Upon learning that Baylis was a magistrate, the unpredictable outlaw returned his property and attempted to strike a deal, declaring: “If we come before you, I hope you’ll be easy with us.”
But Baylis was having none of it and assured them that he would “do his duty” if they were to meet again.
Days later, Baylis had joined police in hunting for the pair and they soon found their empty camp in a hut on Brookong Creek between Lockhart and Urana.
As they waited into the evening for the outlaws to return, rain forced the police to shelter in the hut to keep their weapons dry.
They soon heard something moving towards them in the dark through the bush and Baylis assured his companions that it was not a possum and “was a man’s step”.
Borrowing a pistol from a constable, he headed outside where he was fired upon almost immediately.
The shot missed and he called on the retreating figure of Clarke to “surrender” as he took aim with the revolver.
The man turned and fired, both guns went off at once and both men were hit.
The slug shattered Baylis’s thumb, entered his right shoulder, struck his spine and exited through his left shoulder before falling down inside his shirt and lodging in his belt.
Inside the hut, one of the panicked constables began firing into the dark before being restrained by an inspector, worried he would shoot Baylis, and indeed, a bullet passed through the wounded magistrate’s sleeve.

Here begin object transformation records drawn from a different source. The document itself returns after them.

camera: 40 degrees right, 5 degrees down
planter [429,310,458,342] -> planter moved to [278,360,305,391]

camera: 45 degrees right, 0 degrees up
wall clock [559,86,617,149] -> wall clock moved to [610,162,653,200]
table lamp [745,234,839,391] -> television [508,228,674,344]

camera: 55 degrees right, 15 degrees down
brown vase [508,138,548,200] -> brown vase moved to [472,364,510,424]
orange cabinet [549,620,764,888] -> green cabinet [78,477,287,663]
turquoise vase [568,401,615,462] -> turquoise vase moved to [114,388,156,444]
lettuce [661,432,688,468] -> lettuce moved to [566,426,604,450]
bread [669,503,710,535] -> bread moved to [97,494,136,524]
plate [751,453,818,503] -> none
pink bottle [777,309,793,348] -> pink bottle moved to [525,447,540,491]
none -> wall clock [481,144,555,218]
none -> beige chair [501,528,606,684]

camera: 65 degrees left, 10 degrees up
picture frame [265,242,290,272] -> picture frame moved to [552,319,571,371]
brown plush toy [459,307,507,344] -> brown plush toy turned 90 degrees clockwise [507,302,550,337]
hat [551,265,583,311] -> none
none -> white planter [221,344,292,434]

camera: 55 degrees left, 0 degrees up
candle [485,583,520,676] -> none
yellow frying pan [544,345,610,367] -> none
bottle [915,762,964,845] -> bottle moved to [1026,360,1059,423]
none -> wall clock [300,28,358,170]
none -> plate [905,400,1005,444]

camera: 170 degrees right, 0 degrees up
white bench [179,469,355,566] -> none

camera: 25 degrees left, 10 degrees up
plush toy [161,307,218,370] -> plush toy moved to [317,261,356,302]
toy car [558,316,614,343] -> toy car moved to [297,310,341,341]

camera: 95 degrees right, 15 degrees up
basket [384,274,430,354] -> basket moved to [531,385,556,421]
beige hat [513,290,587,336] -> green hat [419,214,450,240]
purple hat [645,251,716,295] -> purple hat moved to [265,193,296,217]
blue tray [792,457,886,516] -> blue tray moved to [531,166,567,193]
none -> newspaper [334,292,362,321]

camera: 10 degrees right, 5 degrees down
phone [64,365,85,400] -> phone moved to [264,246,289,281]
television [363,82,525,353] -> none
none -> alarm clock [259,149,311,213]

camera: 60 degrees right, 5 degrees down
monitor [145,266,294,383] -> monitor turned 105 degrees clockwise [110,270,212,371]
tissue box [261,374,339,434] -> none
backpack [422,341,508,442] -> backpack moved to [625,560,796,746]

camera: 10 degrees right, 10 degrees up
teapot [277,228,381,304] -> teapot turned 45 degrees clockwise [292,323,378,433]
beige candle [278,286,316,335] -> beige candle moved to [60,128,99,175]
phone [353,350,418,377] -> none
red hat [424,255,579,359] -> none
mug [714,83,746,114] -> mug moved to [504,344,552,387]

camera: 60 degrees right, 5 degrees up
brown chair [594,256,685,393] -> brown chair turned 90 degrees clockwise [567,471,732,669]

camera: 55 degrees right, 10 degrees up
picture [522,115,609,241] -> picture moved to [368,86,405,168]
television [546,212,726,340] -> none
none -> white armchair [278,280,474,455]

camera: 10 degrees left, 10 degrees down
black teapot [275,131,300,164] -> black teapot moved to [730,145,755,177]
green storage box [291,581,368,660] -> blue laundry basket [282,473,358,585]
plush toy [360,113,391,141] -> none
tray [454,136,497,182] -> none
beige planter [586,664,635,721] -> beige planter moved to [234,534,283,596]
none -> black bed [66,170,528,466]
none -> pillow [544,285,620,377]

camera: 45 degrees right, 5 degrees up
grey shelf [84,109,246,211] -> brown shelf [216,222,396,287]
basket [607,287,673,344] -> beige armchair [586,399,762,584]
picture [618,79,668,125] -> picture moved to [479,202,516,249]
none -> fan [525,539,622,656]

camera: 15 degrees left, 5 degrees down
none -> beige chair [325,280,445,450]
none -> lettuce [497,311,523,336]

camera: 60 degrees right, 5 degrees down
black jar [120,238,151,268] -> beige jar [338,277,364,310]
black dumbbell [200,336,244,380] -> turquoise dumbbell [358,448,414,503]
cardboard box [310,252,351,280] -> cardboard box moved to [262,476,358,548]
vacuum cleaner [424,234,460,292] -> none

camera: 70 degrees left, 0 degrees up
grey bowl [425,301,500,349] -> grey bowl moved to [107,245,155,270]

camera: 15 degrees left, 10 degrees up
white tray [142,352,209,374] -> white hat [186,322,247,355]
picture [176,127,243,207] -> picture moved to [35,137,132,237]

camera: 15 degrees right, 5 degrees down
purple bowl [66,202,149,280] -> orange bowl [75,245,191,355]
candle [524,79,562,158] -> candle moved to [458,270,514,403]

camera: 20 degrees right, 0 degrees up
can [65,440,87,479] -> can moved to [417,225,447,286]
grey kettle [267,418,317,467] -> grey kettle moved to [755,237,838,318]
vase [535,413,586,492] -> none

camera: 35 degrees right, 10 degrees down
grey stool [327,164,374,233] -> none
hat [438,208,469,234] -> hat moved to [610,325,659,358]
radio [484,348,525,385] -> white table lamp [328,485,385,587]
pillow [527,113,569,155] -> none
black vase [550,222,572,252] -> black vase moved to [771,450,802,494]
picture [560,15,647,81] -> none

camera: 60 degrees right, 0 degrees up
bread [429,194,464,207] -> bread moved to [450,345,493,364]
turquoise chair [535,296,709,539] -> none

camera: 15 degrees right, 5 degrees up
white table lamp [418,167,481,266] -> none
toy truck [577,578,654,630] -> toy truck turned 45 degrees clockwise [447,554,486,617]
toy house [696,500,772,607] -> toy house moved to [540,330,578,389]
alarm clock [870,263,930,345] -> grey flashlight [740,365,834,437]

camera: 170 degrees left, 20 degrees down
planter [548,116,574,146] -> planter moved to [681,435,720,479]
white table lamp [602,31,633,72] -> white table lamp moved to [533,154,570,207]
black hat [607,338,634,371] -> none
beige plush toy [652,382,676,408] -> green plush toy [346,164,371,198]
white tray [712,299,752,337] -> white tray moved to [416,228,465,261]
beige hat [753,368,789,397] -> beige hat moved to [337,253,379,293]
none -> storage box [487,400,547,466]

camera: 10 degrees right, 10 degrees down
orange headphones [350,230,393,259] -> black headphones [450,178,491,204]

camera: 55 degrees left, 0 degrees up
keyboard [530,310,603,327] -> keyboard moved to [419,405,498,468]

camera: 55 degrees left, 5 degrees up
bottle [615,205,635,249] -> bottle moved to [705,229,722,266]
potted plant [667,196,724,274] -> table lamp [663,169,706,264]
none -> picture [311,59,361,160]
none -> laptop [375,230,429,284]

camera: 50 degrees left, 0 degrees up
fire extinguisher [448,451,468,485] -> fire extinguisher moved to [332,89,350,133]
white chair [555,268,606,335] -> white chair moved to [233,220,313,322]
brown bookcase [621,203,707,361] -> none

Baylis reeled from his wound but remained on his feet, gun in hand, as Morgan appeared from behind a log and fired a revolver at point blank into his face.
While the ball missed, the powder singed Baylis’s eyebrows and whiskers and blackened the left side of his face.
The bushranger turned and fled as Baylis attempted to bring his own pistol to bear, but with a broken thumb and wounded shoulder he could not raise his arm and fell unconscious to the ground.
Morgan and his accomplice managed to escape but Clarke was seen nursing a wounded shoulder some days later and then disappeared.
A body wearing clothes matching those he had worn was found in the bush a year later.
Baylis’s wound was deathly serious and he had to be tied into a saddle and propped up with blankets for the journey to the nearest doctor.
The magistrate survived the shooting but was troubled by the wound for the rest of his life.
The offending bullet, recovered from inside his shirt, soon became Baylis’s lucky charm and a small engraved gold case was made for it by the grateful citizens of Wagga.
He wore it on a fob chain for the rest of his life.
Sadly, the case was stolen some years ago, but Baylis’s lucky slug remains at the museum.
It’s an unusual projectile, unlike the lead balls commonly used at the time. It is almost 30 mm long, tapered and flattened at each end.
The widest end of the projectile is about 18 mm, suggesting that it was most likely fired from a 12-gauge shotgun as a single slug, wide end forward.
Henry Baylis was indeed lucky to survive!
The bullet and the gold bushranger medal awarded to Baylis in 1875 by the government, for his ”gallant and faithful service”, are held in the Museum of the Riverina’s permanent collection.